Save the date:
Thursday 16th June 2016
Paddington, London
Free Microsoft training event: DevOps Tech Day
Last year Red Gate purchased ReadyRoll, a tool to help you manage your SQL Server source code and deployments. It seemed an odd choice at the time given that it was largely incompatible with Red Gate’s traditional stack for Database Lifecycle Management (DLM): SQL Source Control, SQL Compare and DLM Automation (as well as the rest of the SQL Toolbelt).
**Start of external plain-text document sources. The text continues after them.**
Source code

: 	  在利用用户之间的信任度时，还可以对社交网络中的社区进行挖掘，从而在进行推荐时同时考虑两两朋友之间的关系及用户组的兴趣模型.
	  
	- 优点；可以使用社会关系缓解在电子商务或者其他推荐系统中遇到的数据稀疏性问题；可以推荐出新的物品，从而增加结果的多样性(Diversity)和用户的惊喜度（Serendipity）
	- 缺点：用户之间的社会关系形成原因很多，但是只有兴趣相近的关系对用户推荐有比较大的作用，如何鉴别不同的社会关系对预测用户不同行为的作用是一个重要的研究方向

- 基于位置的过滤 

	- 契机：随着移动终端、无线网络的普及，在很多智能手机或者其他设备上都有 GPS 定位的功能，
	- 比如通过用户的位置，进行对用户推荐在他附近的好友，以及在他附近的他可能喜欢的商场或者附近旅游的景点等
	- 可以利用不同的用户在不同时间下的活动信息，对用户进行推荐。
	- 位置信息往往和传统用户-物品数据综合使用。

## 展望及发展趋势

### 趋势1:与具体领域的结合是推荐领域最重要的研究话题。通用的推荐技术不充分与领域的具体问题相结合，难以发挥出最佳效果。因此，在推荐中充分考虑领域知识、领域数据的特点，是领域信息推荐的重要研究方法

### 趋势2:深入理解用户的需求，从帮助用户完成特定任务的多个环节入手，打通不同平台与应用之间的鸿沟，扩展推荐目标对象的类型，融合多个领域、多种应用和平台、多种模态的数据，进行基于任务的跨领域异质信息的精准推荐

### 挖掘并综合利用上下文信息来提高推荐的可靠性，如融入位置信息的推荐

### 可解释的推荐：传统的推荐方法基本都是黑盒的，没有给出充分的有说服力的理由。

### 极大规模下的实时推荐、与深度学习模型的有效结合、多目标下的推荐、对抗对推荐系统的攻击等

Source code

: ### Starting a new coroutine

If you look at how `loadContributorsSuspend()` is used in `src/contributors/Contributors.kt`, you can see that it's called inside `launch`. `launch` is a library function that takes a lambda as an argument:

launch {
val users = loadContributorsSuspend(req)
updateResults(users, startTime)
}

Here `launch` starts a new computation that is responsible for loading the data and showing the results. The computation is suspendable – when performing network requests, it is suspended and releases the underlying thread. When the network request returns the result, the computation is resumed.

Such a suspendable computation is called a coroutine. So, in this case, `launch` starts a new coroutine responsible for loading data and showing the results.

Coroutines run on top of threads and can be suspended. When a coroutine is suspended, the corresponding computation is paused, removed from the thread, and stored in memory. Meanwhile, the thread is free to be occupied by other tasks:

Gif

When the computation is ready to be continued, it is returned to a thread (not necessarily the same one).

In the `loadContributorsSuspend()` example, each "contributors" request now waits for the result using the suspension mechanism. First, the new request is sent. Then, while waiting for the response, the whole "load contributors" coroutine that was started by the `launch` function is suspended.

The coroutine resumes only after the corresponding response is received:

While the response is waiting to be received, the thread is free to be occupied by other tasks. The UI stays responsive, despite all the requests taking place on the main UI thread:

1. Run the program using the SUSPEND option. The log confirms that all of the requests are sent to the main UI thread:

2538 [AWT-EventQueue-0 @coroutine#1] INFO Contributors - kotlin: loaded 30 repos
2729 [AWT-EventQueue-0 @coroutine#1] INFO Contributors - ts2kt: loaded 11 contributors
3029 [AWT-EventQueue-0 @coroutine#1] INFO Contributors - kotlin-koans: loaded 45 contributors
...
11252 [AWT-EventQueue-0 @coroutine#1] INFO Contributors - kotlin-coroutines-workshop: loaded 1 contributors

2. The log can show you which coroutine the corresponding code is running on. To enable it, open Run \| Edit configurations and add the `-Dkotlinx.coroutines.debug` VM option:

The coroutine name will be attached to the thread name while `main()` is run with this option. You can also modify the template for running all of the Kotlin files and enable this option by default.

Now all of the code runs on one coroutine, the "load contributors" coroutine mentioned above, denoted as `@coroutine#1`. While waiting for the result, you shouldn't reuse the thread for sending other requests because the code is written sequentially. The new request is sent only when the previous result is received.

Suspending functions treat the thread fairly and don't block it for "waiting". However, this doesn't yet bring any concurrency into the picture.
However, as I discussed last year, there are two fundamentally different ways to approach DLM: migrations or state. Each has pros and cons. Most are better suited to working one way or the other. Now Red Gate has you covered both ways. We can also offer unbiased advice about which way of working could suit you.
ReadyRoll has proved very popular. While the migrations approach is easier to understand and has many advantages, traditionally it has also come with various challenges:
- Managing all those upgrade scripts is hard
- The ‘last script wins’ problem makes conflicts with stored procedures, views or functions etc bad news because the conflicts become hard to spot and code will get overwritten
- You need to both design the model and write the upgrade, which takes more time and often results in more human error
- Managing reference data is hard
- Database drift (e.g. production hot-fixes) basically breaks everything
ReadyRoll has features to resolve all of these issues.
ReadyRoll also lives in Visual Studio and fits very neatly into the Microsoft source control, build and deployment stack with plug-ins for both VSTS and TFS on-prem (and also Octopus Deploy). As a result, it has proved very popular with Microsoft, who only have the state-based solution in the form of Visual Studio Database Projects and SSDT.
Microsoft have invited Red Gate to come and do a session about Database Deployment and ReadyRoll at DevOps Tech Day, an otherwise exclusively Microsoft event of free training that covers topics such as infrastructure as code, configuration management, continuous delivery and application monitoring. I’ll be teaming up with Alex Tercete (b|t), one of the ReadyRoll developers, to deliver a session about Database Deployment.